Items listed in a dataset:
============

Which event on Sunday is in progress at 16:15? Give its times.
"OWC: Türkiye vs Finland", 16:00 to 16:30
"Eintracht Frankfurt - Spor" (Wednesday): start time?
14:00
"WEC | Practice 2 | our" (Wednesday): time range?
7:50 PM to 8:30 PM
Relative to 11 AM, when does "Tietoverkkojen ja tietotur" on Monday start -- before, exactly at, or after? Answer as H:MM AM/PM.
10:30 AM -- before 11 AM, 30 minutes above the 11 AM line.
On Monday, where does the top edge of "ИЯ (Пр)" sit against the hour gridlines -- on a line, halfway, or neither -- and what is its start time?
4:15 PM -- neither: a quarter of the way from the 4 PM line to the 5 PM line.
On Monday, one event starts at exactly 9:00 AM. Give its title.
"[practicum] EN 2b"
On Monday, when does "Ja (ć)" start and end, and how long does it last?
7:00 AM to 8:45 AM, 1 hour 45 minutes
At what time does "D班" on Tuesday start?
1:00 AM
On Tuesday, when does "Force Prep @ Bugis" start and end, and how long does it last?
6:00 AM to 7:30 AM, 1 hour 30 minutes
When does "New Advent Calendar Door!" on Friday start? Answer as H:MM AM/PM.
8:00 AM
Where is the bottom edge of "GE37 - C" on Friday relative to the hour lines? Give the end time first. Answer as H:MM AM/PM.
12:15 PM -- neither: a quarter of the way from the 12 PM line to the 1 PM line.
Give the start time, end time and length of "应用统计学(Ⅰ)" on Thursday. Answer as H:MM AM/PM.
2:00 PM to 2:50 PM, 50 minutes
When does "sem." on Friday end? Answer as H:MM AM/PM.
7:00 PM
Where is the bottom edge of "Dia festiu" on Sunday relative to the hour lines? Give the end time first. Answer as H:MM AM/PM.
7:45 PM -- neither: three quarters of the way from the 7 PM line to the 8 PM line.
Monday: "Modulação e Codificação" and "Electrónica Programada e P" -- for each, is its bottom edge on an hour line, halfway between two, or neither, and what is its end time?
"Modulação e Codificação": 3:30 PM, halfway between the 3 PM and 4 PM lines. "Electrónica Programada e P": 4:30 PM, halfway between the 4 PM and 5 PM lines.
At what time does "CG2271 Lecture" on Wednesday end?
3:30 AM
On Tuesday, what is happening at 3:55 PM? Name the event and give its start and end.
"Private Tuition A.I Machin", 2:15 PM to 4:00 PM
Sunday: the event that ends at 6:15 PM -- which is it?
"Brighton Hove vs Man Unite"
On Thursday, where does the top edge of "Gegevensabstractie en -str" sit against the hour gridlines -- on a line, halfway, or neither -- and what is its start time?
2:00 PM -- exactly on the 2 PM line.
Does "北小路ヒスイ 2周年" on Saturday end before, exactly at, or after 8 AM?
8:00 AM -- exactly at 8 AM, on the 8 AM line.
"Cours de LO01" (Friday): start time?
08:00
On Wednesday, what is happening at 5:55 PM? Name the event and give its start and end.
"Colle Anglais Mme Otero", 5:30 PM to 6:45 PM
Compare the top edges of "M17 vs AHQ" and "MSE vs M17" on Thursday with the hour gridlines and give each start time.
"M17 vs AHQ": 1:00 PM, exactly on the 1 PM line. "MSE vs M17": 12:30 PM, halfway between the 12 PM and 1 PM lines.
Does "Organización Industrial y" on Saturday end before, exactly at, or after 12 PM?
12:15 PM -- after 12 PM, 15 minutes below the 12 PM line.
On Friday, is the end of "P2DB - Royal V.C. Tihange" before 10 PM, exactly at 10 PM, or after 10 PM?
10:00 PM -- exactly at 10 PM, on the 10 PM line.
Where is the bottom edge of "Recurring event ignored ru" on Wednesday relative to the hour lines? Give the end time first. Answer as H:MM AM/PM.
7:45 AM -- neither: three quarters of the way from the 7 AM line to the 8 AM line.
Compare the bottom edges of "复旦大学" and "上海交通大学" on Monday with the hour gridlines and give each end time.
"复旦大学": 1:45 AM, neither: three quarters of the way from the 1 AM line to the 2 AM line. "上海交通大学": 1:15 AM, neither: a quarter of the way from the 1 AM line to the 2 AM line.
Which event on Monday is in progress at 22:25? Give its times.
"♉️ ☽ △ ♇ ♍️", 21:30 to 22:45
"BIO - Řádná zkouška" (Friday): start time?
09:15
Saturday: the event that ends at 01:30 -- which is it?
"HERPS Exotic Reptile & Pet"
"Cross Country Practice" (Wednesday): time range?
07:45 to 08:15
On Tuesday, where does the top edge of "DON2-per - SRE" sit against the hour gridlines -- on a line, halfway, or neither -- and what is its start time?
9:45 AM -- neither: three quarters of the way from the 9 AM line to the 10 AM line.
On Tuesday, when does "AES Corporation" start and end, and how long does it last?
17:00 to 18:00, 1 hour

============

## YOUR OBJECTIVE
Update all of the rows above by changing every "gridlines" to "grid lines", and keep everything else the same.

## REPLY TO THE EXERCISE
Which event on Sunday is in progress at 16:15? Give its times.
"OWC: Türkiye vs Finland", 16:00 to 16:30
"Eintracht Frankfurt - Spor" (Wednesday): start time?
14:00
"WEC | Practice 2 | our" (Wednesday): time range?
7:50 PM to 8:30 PM
Relative to 11 AM, when does "Tietoverkkojen ja tietotur" on Monday start -- before, exactly at, or after? Answer as H:MM AM/PM.
10:30 AM -- before 11 AM, 30 minutes above the 11 AM line.
On Monday, where does the top edge of "ИЯ (Пр)" sit against the hour grid lines -- on a line, halfway, or neither -- and what is its start time?
4:15 PM -- neither: a quarter of the way from the 4 PM line to the 5 PM line.
On Monday, one event starts at exactly 9:00 AM. Give its title.
"[practicum] EN 2b"
On Monday, when does "Ja (ć)" start and end, and how long does it last?
7:00 AM to 8:45 AM, 1 hour 45 minutes
At what time does "D班" on Tuesday start?
1:00 AM
On Tuesday, when does "Force Prep @ Bugis" start and end, and how long does it last?
6:00 AM to 7:30 AM, 1 hour 30 minutes
When does "New Advent Calendar Door!" on Friday start? Answer as H:MM AM/PM.
8:00 AM
Where is the bottom edge of "GE37 - C" on Friday relative to the hour lines? Give the end time first. Answer as H:MM AM/PM.
12:15 PM -- neither: a quarter of the way from the 12 PM line to the 1 PM line.
Give the start time, end time and length of "应用统计学(Ⅰ)" on Thursday. Answer as H:MM AM/PM.
2:00 PM to 2:50 PM, 50 minutes
When does "sem." on Friday end? Answer as H:MM AM/PM.
7:00 PM
Where is the bottom edge of "Dia festiu" on Sunday relative to the hour lines? Give the end time first. Answer as H:MM AM/PM.
7:45 PM -- neither: three quarters of the way from the 7 PM line to the 8 PM line.
Monday: "Modulação e Codificação" and "Electrónica Programada e P" -- for each, is its bottom edge on an hour line, halfway between two, or neither, and what is its end time?
"Modulação e Codificação": 3:30 PM, halfway between the 3 PM and 4 PM lines. "Electrónica Programada e P": 4:30 PM, halfway between the 4 PM and 5 PM lines.
At what time does "CG2271 Lecture" on Wednesday end?
3:30 AM
On Tuesday, what is happening at 3:55 PM? Name the event and give its start and end.
"Private Tuition A.I Machin", 2:15 PM to 4:00 PM
Sunday: the event that ends at 6:15 PM -- which is it?
"Brighton Hove vs Man Unite"
On Thursday, where does the top edge of "Gegevensabstractie en -str" sit against the hour grid lines -- on a line, halfway, or neither -- and what is its start time?
2:00 PM -- exactly on the 2 PM line.
Does "北小路ヒスイ 2周年" on Saturday end before, exactly at, or after 8 AM?
8:00 AM -- exactly at 8 AM, on the 8 AM line.
"Cours de LO01" (Friday): start time?
08:00
On Wednesday, what is happening at 5:55 PM? Name the event and give its start and end.
"Colle Anglais Mme Otero", 5:30 PM to 6:45 PM
Compare the top edges of "M17 vs AHQ" and "MSE vs M17" on Thursday with the hour grid lines and give each start time.
"M17 vs AHQ": 1:00 PM, exactly on the 1 PM line. "MSE vs M17": 12:30 PM, halfway between the 12 PM and 1 PM lines.
Does "Organización Industrial y" on Saturday end before, exactly at, or after 12 PM?
12:15 PM -- after 12 PM, 15 minutes below the 12 PM line.
On Friday, is the end of "P2DB - Royal V.C. Tihange" before 10 PM, exactly at 10 PM, or after 10 PM?
10:00 PM -- exactly at 10 PM, on the 10 PM line.
Where is the bottom edge of "Recurring event ignored ru" on Wednesday relative to the hour lines? Give the end time first. Answer as H:MM AM/PM.
7:45 AM -- neither: three quarters of the way from the 7 AM line to the 8 AM line.
Compare the bottom edges of "复旦大学" and "上海交通大学" on Monday with the hour grid lines and give each end time.
"复旦大学": 1:45 AM, neither: three quarters of the way from the 1 AM line to the 2 AM line. "上海交通大学": 1:15 AM, neither: a quarter of the way from the 1 AM line to the 2 AM line.
Which event on Monday is in progress at 22:25? Give its times.
"♉️ ☽ △ ♇ ♍️", 21:30 to 22:45
"BIO - Řádná zkouška" (Friday): start time?
09:15
Saturday: the event that ends at 01:30 -- which is it?
"HERPS Exotic Reptile & Pet"
"Cross Country Practice" (Wednesday): time range?
07:45 to 08:15
On Tuesday, where does the top edge of "DON2-per - SRE" sit against the hour grid lines -- on a line, halfway, or neither -- and what is its start time?
9:45 AM -- neither: three quarters of the way from the 9 AM line to the 10 AM line.
On Tuesday, when does "AES Corporation" start and end, and how long does it last?
17:00 to 18:00, 1 hour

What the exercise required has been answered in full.